Lili s'assit sur le lit et se tourna vers Alex. Elle ouvrit enfin la bouche et il retint son souffle. Elle lui glissa, la voix cassée : « Alex... Je suis malade. Je... C'est peut-être grave. Très grave, même ». Et Alex la regarda, terrifié, et il ne pense qu'à une chose, une seule. Il avait envie de lui dire qu'il aurait préféré qu'elle ne l'aime plus, en fin de compte.

Il était tellement triste que ses yeux étaient secs.
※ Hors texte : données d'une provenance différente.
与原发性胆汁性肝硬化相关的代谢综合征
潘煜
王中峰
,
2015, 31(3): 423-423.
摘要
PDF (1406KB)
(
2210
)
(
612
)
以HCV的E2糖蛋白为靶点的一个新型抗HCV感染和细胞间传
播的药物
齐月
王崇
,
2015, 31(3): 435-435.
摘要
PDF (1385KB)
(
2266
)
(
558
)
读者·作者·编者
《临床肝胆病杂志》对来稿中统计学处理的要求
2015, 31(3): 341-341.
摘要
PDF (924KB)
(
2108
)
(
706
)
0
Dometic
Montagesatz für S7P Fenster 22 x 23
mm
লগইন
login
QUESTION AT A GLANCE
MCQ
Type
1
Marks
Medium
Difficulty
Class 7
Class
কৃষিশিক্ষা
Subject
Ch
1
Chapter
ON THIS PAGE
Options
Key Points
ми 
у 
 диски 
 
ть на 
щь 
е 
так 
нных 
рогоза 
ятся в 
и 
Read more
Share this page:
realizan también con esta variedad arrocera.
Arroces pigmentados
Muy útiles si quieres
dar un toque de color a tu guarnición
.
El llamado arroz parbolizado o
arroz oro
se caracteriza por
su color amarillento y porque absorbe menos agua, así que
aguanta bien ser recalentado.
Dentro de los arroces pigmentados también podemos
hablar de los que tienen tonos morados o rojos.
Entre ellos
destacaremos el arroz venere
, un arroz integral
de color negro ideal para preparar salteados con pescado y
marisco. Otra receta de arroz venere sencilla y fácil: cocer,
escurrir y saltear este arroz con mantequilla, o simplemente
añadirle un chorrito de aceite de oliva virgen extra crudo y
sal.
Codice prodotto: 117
(Un jour après un jour / une nuit après nous)

09/09/2010

Vint-huit novembre mil neuf cent quarante-six

(Mon amour si léger prend le poids d'un supplice
)

Elle m'avait simplement jeté un regard curieux, d'abord au niveau de mes cheveux, puis elle avait plongé son regard dans le mien. Elle avait des yeux verts et orange, et les cils très courts. Au début je crus même qu'elle n'en avait pas. Elle avait comme des corbeilles de fruits collées dans les orbites. Elle avait scindé sa belle petite bouche en deux, découvrant deux rangées de perles blanches, pour me lancer un espiègle « joli chapeau ».
Et puis elle était partie vers les escaliers, et au milieu des marches, le gris du ciment avait l'air bête. Elle était très jeune, peut être même trop jeune. Et j'étais convaincu que je ne la reverrais plus jamais.
Mais j'avais tort. Et le chapeau prend la poussière, quelque part sur une étagère.